Acótese lo siguiente como un gracejo con salvedades. Un divertido observador, con cinismo, pero también con donaire, sentenció: los hombres buenos, con seriedad, aquí y desde aquí, van al cielo. Los hombres malos, desde aquí, con alegría, llegan a las camas de muchas mujeres… “buenas”.
En 1911 la opinión mundial estaba pendiente de quién llegaría primero al centro del Polo Sur o Antártida. En esa disputa se desafiaron Roald Amundsen, el sagaz y avezado noruego, y Robert F. Scott, el bueno, muy humano y compasivo británico.
Scott perdió la apuesta. Llegó después de Amundsen y encontró en el punto máximo la bandera noruega. A su regreso, el suboficial Evans enfermó. El dilema de Scott fue: o abandonarlo en el frío o cargar con él, así se retardaran. Scott optó por lo segundo. Evans murió. Poco después, a solo un día de marcha para llegar a donde estaban las salvadoras provisiones y el combustible, Scott y sus demás acompañantes no pudieron más y también murieron. El liderazgo compasivo puede resultar contraproducente.
Los instrumentos de aquel entonces solo permitían arribar a ese centro del Polo Sur caminando. Allí, 14 millones de kilómetros cuadrados cubiertos de nieve y de hielo. Allí, temperaturas hasta de 93.2 grados centígrados bajo cero. Allí, vientos que pueden soplar hasta 320 km por hora, y que cuchillos son a cualquier otra velocidad. Allí, la refracción del cielo multiplica la luz del sol, y quema. Allí, el sudor se congela en los poros, y si lo hay, cada paso exige un doble esfuerzo. Y para una muestra adicional, allí, esperando a esos peregrinos del frío, de la noche y de la ventisca, la “Barrera de Ross”, plataforma de hielo con 800 kilómetros de longitud y con alturas entre los 15 y los 50 metros.
Si el infierno del medioevo era de llamas en calor, así este Polo es como un infierno de hielo, de soledad, de oscuridad y de muerte. Más en su punto más extremo.
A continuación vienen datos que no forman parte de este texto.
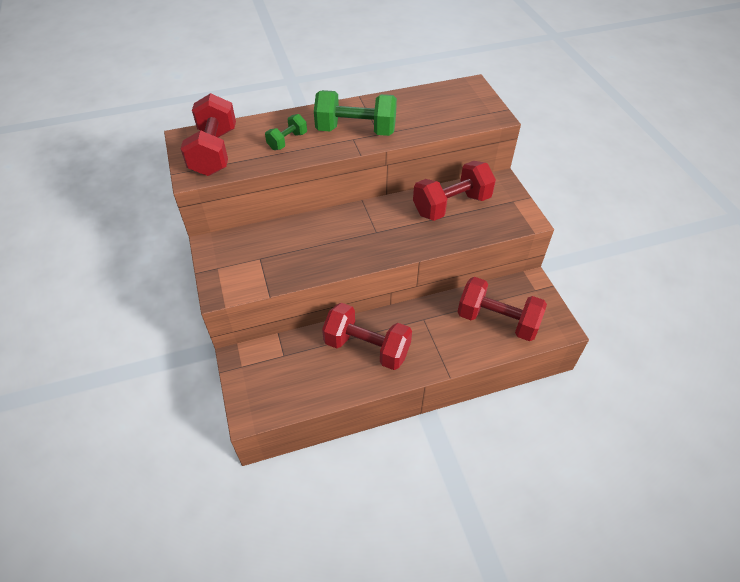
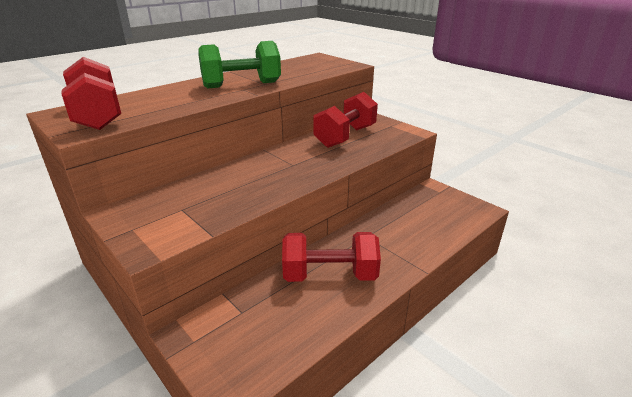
camera: 25 degrees left, 20 degrees down
(287, 141) = (177, 99): green dumbbell -> none
(497, 321) = (430, 219): red dumbbell -> none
Amundsen, el sagaz, arribó primero allí. Para desconcertar a Scott, actuó, al principio, como Colón. Recuérdese que este anotaba en su bitácora recorridos menores a los reales, para evitar que la marinería, medrosa de adentrarse en lo desconocido, lo obligase a retornar. Amundsen, al principio, les dijo a sus acompañantes que irían rumbo al Polo Norte. Luego, tomó dirección al sur y actuó como Pizarro, el conquistador del Perú, cuando sus soldados, cansados y sin esperanzas, le exigieron el regreso. En la Isla del Gallo trazó Pizarro una línea en el suelo con su espada y los desafió: los que quieran seguirme al Perú, que la pasen. Lo hicieron solo trece, los “Trece de la Fama.” Amundsen, después les confesó a sus hombres que en realidad se dirigían al mucho más inhóspito y desconocido Polo Sur. Todos lo aceptaron.
El éxito de Amundsen, en parte se debió a que escogió solo perros para que jalaran los trineos. Alegres, contagiados de la misión de su amo, lo hicieron muy bien y con sostenido esfuerzo, pero el pérfido Amundsen, desde el principio, sabía que a medida que avanzaran, debería sacrificar esos leales servidores para comérselos. Scott escogió ponis, que se hundían en la nieve y retardaban. Le sugirieron que los sacrificara, para acelerar y comérselos, pero, sentimental y agradecido (“pobres animalitos”), se negó. Luego, los ponis murieron y fueron comidos.
Las dos salvedades. Amundsen nunca desconoció o traspasó los valores de la ética. Además, demostró que solos, sin más, los espabilados o los avispados adelantados no valen. Se preparó mejor. Constante, estuvo tres años en el polo norte y además convivió en Alaska otros seis meses aprendiendo allá con los inuits. Más jefe y más previsor, por todo esto -no como un además- superó a Scott.
En materia de santos, Scott hasta parece acercarse a estos venerables. Sin embargo, en materia política y de liderazgo hay que templar distinto. Aquellos de la santidad llegarán al cielo. Los otros, como Amundsen, astuto y previsor, cosecharán sus merecidos laureles, que, cierto, podrán contener algunas hojas un poco crueles, pero que también serán coronas de logros, aciertos y salvaciones.